▸ JOB
Please change every "Украшения" to "Бижутерия" in the text of the entries below and keep the rest of the text the same. Leave the pictures out of your answer.

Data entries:
· · · ·

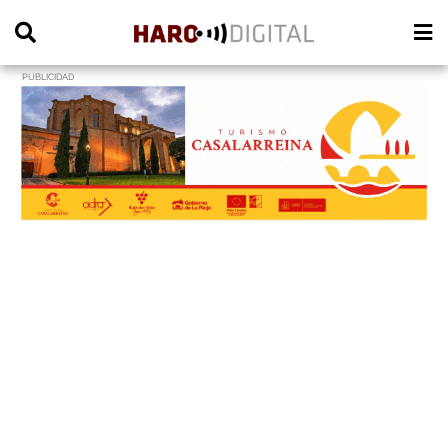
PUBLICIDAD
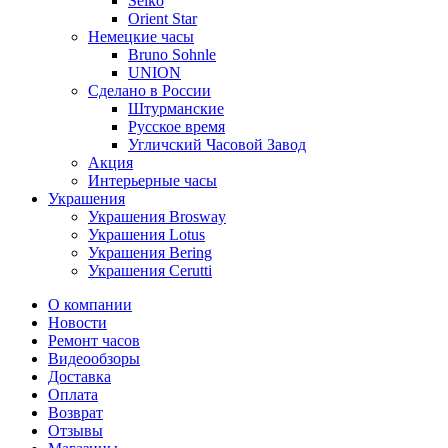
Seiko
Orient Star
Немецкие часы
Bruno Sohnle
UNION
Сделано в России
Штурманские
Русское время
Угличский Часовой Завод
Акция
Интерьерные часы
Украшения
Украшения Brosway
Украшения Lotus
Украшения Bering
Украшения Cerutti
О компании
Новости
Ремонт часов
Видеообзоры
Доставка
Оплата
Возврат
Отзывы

· · · ·

▸ RESULT OF THE EXERCISE
PUBLICIDAD
Seiko
Orient Star
Немецкие часы
Bruno Sohnle
UNION
Сделано в России
Штурманские
Русское время
Угличский Часовой Завод
Акция
Интерьерные часы
Бижутерия
Бижутерия Brosway
Бижутерия Lotus
Бижутерия Bering
Бижутерия Cerutti
О компании
Новости
Ремонт часов
Видеообзоры
Доставка
Оплата
Возврат
Отзывы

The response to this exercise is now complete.